Date of this Version



Published in Human-Wildlife Conflicts Volume 1, Number 1, Pages 21–23, Spring 2007. Published and copyright by the Jack H. Berryman Institute. http://www.berrymaninstitute.org/journal/index.html


Box traps and foot-hold snares are common methods to live-capture study animals. However, these methods are frequently ineffective due to factors such as weather constraints, food availability, and target animal behavior. During a study of red fox (Vulpes vulpes) behavior, we examined the use of neck snares to live-trap study animals. We modified the neck snare using swivel cam-locks, deer stops to minimize damage to the animal.

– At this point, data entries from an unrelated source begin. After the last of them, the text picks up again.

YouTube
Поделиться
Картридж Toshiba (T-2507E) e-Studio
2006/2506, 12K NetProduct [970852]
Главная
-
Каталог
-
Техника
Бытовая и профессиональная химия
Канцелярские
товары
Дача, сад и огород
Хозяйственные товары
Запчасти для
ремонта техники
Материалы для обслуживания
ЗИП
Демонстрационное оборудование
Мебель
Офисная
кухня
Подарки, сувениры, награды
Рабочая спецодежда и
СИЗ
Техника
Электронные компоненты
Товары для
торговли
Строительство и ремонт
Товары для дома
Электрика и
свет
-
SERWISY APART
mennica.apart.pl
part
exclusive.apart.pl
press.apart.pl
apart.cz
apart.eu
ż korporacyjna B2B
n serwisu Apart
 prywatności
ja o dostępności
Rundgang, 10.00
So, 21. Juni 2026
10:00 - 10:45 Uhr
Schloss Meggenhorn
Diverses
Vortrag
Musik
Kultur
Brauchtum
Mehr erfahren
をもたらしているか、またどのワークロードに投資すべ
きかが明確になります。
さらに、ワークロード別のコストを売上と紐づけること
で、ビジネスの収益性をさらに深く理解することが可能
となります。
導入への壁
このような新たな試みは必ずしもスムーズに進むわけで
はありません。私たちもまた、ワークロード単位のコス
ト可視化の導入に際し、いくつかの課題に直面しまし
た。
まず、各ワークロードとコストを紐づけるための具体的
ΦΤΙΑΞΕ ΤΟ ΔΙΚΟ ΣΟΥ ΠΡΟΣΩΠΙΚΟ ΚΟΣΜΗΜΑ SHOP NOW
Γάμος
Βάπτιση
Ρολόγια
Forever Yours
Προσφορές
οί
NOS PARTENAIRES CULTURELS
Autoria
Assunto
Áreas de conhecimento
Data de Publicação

Additionally, we utilized our knowledge of red-fox behavior to set traps in a way that would reduce trauma to the captured animals. We snared 21 red foxes during the 3-year study with only 2 fatal injuries. Sixteen of these animals were followed with radio-telemetry for 3 to 28 months. With the data we collected during the radio-telemetry, we calculated home ranges. Home range size estimates calculated during the first few months for each fox were not different than those collected during the rest of the season. Most of the estimated home ranges for these red foxes did not encompass the snare location, suggesting either avoidance of the trap location or that the foxes were caught while investigating the status of another territory. Because captured red foxes were active the evening immediately after capture and all captured females reared young that spring, we determined that neck snares did not greatly affect their behavior. Thus, this method is a successful alternative way to live-capture red foxes for radio-telemetry studies.